By THCBist
A THCB reader in New York writes in with this timely observation:
“If you want everyone to be able to get insurance, everyone has to actually have insurance.
Most people agree that one shouldn’t be denied insurance because of illness and pre-existing conditions. This is probably the least controversial aspect of healthcare reform. The problem is, you can’t insist that insurance companies sell to all comers at reasonable rates unless you also guarantee a sufficiently large risk pool that includes the healthy as well as the sick.
If you don’t see to it that the healthy sign up, people will go without insurance until they get sick, and the pool of the insured will become so costly that premiums will quickly spiral out of control.
So, to make sure everyone CAN get insurance, everyone MUST get insurance.
This isn’t a moral or political stance, it’s not something you can choose to believe in, it’s basic economics.
The problem with the ACA’s approach to ensuring universal coverage is that the incentives for the healthy to sign up are too weak.
The healthy who decide not to purchase insurance will have to pay a penalty, but that penalty will usually be substantially lower than the price of insurance.
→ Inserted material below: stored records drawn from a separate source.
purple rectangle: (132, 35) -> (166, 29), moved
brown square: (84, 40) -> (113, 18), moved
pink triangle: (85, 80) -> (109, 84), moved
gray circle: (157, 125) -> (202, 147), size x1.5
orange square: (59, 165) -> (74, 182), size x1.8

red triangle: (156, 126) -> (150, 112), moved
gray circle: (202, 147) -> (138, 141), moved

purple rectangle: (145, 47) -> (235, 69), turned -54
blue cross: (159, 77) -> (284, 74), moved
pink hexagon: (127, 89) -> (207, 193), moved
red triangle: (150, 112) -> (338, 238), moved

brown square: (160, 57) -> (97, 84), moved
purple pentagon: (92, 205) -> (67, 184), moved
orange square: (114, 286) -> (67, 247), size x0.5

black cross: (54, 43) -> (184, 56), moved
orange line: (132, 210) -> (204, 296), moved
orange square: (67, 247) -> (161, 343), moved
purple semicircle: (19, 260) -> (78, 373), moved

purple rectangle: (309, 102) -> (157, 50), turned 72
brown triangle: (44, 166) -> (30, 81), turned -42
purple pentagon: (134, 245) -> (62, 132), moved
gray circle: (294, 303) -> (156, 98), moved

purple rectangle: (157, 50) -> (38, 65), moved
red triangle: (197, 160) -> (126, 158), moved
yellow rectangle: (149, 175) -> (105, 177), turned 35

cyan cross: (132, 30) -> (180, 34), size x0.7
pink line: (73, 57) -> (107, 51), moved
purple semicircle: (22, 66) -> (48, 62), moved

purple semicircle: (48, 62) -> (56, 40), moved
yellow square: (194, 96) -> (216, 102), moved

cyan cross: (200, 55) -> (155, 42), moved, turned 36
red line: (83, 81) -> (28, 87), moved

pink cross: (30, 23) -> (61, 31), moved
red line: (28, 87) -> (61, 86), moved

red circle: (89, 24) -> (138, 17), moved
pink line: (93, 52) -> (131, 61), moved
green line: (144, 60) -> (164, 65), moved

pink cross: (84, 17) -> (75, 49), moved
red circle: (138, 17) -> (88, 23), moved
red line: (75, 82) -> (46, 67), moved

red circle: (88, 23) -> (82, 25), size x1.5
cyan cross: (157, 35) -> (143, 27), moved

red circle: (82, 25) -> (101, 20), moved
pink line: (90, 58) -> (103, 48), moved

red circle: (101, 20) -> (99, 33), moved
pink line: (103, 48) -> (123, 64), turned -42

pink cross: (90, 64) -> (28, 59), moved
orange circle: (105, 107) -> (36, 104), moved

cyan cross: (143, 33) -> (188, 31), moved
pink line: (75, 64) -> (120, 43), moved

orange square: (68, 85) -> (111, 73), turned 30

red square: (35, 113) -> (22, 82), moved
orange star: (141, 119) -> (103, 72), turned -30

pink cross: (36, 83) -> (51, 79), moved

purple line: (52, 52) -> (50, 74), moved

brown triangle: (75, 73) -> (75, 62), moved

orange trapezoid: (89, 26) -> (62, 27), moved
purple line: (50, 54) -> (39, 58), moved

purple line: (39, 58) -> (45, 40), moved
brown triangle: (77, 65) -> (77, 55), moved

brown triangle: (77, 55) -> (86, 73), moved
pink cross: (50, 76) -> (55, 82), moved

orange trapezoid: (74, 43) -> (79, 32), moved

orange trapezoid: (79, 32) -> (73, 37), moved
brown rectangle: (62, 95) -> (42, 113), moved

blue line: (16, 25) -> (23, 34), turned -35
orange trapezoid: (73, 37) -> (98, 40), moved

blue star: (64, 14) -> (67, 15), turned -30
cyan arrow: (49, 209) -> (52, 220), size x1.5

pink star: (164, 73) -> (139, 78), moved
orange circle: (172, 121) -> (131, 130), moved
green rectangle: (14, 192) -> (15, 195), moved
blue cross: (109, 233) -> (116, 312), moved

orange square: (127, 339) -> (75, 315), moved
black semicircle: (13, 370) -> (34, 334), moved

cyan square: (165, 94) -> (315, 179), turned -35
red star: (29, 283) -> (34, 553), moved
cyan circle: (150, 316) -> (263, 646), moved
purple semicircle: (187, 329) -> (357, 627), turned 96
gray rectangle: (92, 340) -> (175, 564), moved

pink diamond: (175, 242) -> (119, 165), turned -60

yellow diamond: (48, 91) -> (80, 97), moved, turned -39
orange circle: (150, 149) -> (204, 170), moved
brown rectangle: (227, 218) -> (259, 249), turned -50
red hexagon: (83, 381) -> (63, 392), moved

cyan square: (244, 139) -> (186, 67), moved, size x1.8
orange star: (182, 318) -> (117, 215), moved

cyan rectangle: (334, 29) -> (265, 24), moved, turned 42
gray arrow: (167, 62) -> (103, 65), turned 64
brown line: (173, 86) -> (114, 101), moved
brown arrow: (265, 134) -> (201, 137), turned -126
Perversely, this weakened approach to ensuring universal coverage could make things worse than they are today. How?
Today, if I’m healthy and uninsured, I know that if I develop a serious illness, I won’t be able to get coverage. At all. This is an incentive for me to go out and spend the money on insurance. Once the ACA is in full force, if I decide that I would rather pay the (cheaper) penalty than buy insurance, I have the security that should I become sick, assuming it’s not a super emergency, I will be able to get insurance to cover future costs, since policies will have to be offered to all. This security blanket for those who choose to remain uninsured is a major problem.”